INSTRUCTIONS TO FOLLOW: Continue the review of The Turn of the Screw, picking up after its last sentence.

TEXT SHOWN:
How Stories Work, Especially the Spooky Ones
Henry James, Ghost Writer: Reviewing ‘The Turn of the Screw’
As I assembled the books I would read month by month for my classic novel goal this year, I knew I wanted something spooky for October. I’m not much for horror or the macabre, so I didn’t really know where to start. I asked around, and a friend recommended The Turn of the Screw by Henry James.
“It’s perfect,” she said. “You’ll love it.”
Did I?
There’s something necessarily disorienting about classic fiction, especially the further back you go. When, for instance, we read Jane Austen’s delightful Pride and Prejudice, we’re asked to inhabit a world vastly different than our own with strange conventions and assumptions. “The past is a foreign country,” as L.P. Hartley says, opening The Go-Between: “they do things differently there.”
To one degree or another, this was true for all the classic novels I’ve read so far this year. Each one pulls contemporary readers out of the moment and asks them to entertain life unlike our own; this is one of the virtues of reading, broadly speaking. But of all the novels I’ve read for this project, the one most alien—and alienating—was The Turn of the Screw, first published in 1898.
Written at the end of the nineteenth century and set a generation or so before, the story concerns an unnamed governess tasked with overseeing two preadolescent orphans. Flora and Miles’s parents have died and their rich uncle wants little to do with them; so, he sets them up in his massive, mostly empty country estate with a small staff to see to their needs.
Above all, he wants not to be bothered with them. The governess is given carte blanche in their upbringing. And she’s thrilled because the children seem perfect—the most beautiful, innocent creatures she’s ever encountered. Of course, not all is as it seems.
The first inkling? Miles has been expelled from school. Problematically, the reason is unclear from the headmaster’s letter. More problematically, the governess hesitates in asking the child. So begins a feature of the novel calculated to frustrate the reader’s penetration of the story.
The Turn of the Screw is a study in ambiguity with characters talking around, beside, over, beneath, and generally at any angle but directly about the subject at hand. This proves especially tricky when the subject includes a pair of ghosts.
The governess encounters the male ghost first, then the female. After talking with housekeeper Mrs. Grose, she identifies them as Peter Quint and Miss Jessel, the uncle’s former valet and the children’s prior governess. Quint and Jessel carried on an entanglement that resulted in her ruin, after which Quint stumbled drunk from a pub house and died one night on an icy road. And now? Why are they hanging about?

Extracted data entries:
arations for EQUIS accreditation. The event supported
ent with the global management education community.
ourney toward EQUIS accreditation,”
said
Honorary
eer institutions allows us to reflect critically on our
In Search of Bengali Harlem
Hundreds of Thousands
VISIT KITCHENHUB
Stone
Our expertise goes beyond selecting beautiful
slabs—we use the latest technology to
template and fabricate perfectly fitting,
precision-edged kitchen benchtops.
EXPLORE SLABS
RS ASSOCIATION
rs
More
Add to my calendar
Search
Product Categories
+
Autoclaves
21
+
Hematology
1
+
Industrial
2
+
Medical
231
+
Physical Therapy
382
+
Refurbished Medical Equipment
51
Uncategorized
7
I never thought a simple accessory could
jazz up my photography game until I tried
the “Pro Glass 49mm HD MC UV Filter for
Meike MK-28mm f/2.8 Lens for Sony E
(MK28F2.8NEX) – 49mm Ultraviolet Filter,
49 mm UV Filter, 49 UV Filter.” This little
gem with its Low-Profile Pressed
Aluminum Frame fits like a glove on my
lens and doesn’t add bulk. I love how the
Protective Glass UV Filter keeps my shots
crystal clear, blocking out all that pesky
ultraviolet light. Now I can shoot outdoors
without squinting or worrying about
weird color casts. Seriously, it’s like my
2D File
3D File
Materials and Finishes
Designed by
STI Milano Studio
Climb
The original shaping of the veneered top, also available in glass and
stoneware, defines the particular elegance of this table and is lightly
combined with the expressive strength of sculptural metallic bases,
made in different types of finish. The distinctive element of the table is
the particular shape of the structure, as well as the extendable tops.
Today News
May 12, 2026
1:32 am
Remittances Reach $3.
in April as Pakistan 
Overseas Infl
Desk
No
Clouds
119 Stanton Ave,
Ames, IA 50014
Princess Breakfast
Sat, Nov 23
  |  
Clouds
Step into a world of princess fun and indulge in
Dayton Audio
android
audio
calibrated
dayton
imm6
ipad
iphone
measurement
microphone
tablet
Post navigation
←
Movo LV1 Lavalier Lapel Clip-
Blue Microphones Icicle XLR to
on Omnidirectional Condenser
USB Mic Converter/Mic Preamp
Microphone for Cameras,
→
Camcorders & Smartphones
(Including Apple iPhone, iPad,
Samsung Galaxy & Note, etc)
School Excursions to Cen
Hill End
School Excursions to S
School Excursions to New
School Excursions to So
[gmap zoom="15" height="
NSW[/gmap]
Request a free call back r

EXERCISE RESPONSE:
The governess is convinced the ectoplasmic couple is intent on corrupting the children. Quint had always been a corrupting influence, according to Mrs. Grose. Worse, the governess believes they’re already partway toward their frightening goal: One night Miles sneaks out to converse with Quint; another time Flora runs off to be with Jessel.
But do they?
Based on the testimony of the other characters, no one else actually sees these ghosts except the governess. At least, it’s not clear they do. James’s roundabout narration and his characters’ reticent dialog keep us guessing about what’s actually happening and who really sees and knows what. The governess can’t ask a straight question, and no one else can provide a straight answer.
As the story builds towards its climax, the governess’s obsession with the ghosts drives Flora away. Mrs. Grose takes her to be with her uncle, while the governess and Miles stay to have it out with Quint. Miles finally admits to his wrongdoing at school, after which Quint appears—or does he?—and brings the story to its fateful, tragic close.
Readers lapped it up, which was good news for James. He needed a hit. After the initial popularity of novels such as Daisy Miller (1878) and The Portrait of a Lady (1881), he’d written a string of unsuccessful plays and found himself in a bit of a slump. The Turn of the Screw gripped audiences from the start, reading bit by bit as it was serialized in the pages of Collier’s Weekly.
Published in book form later in 1898, the story has captivated readers ever since—in large part because no one can agree on what the story is about, what it means, or even what happens. Hence its overriding alienating quality.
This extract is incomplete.